池沐寒无暇地揣摩陌痕地表情,兀自倒上一杯酒,一饮而尽,喉间如火般地灼烧,留在唇舌间是苦涩地味道。接紧着又为自己倒上一杯,继续豪饮。
第一次发现,原来酒是这么的苦。
对,我就是个畜生
看着池沐寒一杯接一杯地喝酒,陌痕丝毫都没有劝酒的意思。因为这样的场面,他也见怪不怪。
很多时候他在想,也许池沐寒是真地爱子晴,而不是依恋她的存在。只是一切来得太迟了,很多事情错过了就无法再挽回,尤其是感情。
或许觉得一杯一杯地喝不够过瘾,池沐寒干脆捧起酒瓶,给自己灌酒。他想要用酒精来麻痹自己的意识。
然而,他很清楚!自己的意识很清晰,甚至比没喝酒前还好清晰。子晴地一颦一笑清晰地浮现在脑海里,挥之不去。
忽然间,脑海里浮现出另一抹身影。他认得,是流茧,那个像狐狸一样狡猾的女人。通过今晚,他明白了彦柏为什么能在她的身边生活三年。
因为她的狡猾,女人越是狡猾就越能勾起男人的征服欲。

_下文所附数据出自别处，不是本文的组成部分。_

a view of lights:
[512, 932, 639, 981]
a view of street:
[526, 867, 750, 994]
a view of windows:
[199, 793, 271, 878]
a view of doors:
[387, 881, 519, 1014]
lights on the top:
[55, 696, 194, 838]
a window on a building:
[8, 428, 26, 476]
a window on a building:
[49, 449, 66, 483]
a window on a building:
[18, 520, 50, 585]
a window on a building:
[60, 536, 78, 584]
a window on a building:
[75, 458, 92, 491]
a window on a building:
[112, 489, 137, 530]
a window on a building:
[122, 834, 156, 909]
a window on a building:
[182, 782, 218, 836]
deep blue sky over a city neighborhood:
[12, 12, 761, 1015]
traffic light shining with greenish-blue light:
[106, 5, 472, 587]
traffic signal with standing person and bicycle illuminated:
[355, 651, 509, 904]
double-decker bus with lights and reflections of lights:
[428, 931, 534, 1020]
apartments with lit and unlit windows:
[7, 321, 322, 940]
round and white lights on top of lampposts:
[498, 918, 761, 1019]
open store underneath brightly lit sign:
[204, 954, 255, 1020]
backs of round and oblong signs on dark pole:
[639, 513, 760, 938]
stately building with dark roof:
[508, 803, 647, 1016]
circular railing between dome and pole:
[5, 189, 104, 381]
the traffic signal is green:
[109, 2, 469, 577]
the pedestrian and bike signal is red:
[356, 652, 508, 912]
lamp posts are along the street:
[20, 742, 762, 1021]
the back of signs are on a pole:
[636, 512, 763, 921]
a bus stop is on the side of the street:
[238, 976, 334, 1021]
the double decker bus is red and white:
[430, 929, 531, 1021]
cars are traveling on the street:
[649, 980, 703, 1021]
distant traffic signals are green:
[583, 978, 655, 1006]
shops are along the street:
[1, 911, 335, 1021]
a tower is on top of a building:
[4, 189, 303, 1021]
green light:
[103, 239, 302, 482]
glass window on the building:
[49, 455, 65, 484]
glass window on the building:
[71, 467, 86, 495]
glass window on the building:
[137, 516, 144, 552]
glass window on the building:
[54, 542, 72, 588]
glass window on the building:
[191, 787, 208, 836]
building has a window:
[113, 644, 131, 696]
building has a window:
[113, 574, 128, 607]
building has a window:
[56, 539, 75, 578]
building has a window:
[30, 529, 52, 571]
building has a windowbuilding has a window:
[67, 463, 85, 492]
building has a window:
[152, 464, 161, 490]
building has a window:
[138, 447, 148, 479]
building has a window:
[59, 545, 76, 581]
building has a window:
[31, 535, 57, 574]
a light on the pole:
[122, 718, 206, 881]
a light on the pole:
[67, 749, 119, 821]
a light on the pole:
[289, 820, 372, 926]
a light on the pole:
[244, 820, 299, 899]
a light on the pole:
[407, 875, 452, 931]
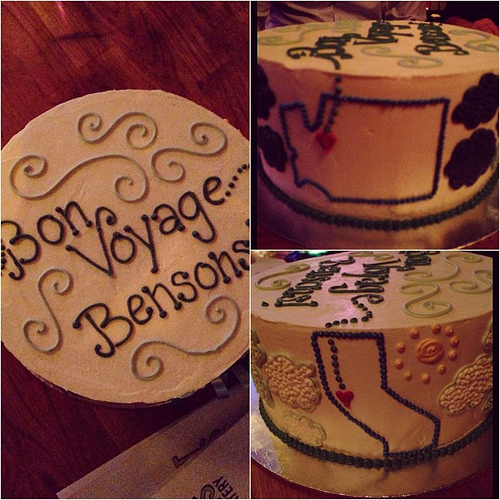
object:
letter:
[106, 230, 138, 265]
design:
[434, 352, 494, 416]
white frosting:
[0, 87, 252, 408]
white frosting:
[254, 21, 499, 221]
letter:
[59, 204, 119, 280]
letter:
[34, 208, 66, 249]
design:
[397, 281, 453, 320]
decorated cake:
[250, 250, 494, 472]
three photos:
[0, 0, 499, 498]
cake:
[0, 87, 250, 407]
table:
[0, 0, 250, 498]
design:
[397, 277, 455, 322]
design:
[360, 42, 445, 71]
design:
[70, 105, 161, 151]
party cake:
[255, 18, 499, 234]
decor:
[274, 407, 328, 450]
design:
[445, 267, 492, 298]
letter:
[71, 300, 137, 361]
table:
[6, 5, 243, 488]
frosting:
[252, 250, 492, 458]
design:
[391, 324, 458, 385]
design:
[20, 265, 74, 353]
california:
[307, 327, 442, 456]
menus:
[141, 415, 249, 499]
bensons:
[72, 240, 251, 360]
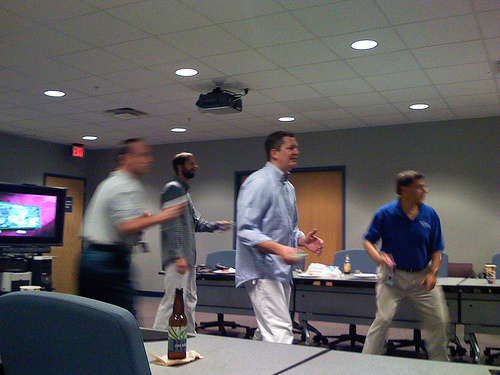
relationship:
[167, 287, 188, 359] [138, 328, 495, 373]
bottle on table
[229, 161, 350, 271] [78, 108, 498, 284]
door against wall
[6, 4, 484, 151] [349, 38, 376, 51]
ceiling recessed light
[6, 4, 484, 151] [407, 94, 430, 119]
ceiling recessed lighting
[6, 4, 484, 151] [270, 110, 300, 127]
ceiling recessed lighting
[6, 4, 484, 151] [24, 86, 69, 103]
ceiling recessed lighting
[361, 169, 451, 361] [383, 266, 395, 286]
guy holding remote control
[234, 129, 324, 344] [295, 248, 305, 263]
guy holding remote control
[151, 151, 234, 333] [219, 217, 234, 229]
man holding remote control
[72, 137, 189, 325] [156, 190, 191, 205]
man holding remote control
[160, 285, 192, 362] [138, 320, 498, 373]
bottle on table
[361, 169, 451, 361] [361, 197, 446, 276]
guy wearing blue polo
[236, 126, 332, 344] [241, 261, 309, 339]
guy wearing pants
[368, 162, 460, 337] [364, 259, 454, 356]
guy wearing pants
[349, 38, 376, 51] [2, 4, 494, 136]
light on ceiling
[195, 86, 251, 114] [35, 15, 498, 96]
projection on ceiling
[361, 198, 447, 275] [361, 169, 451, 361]
shirt on guy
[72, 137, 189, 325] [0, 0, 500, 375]
man in conference room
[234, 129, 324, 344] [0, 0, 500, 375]
guy in conference room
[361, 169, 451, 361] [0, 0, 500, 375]
guy in conference room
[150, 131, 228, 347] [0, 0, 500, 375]
man in conference room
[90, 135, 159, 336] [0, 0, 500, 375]
man in conference room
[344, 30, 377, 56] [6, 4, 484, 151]
light in ceiling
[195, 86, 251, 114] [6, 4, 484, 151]
projection on ceiling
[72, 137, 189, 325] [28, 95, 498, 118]
man in conference room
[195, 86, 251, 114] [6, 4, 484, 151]
projection hanging from ceiling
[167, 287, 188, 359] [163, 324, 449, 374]
bottle of beer on table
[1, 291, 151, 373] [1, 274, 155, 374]
chair on left corner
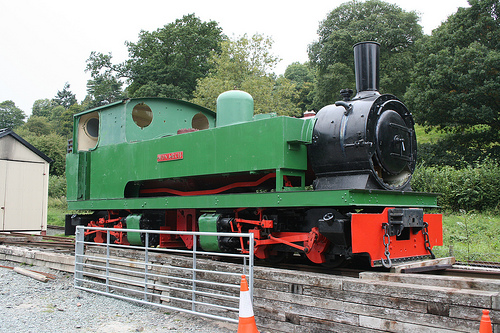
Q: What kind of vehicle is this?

况且彦柏是个喜欢挑极限的人,他总说不晓得自己的极限在哪,只有挑战过后才知道。
但是,有一点池沐寒没有想到。
人于人之间看人的眼光角度是不同的。在彦柏眼里心里,流茧决不是池沐寒所想的那样。彦柏是在用心去感受流茧,而不是凭借客观地理智和肉眼。
“她住在哪?”没头没脑地,池沐寒突然问出这么一句话。
陌痕眸心骤然一冷,凝聚着海啸来临前的压抑,浑身上下迸射出森冷地寒意。
猝不及防,池沐寒被陌痕狠狠地揍了一拳。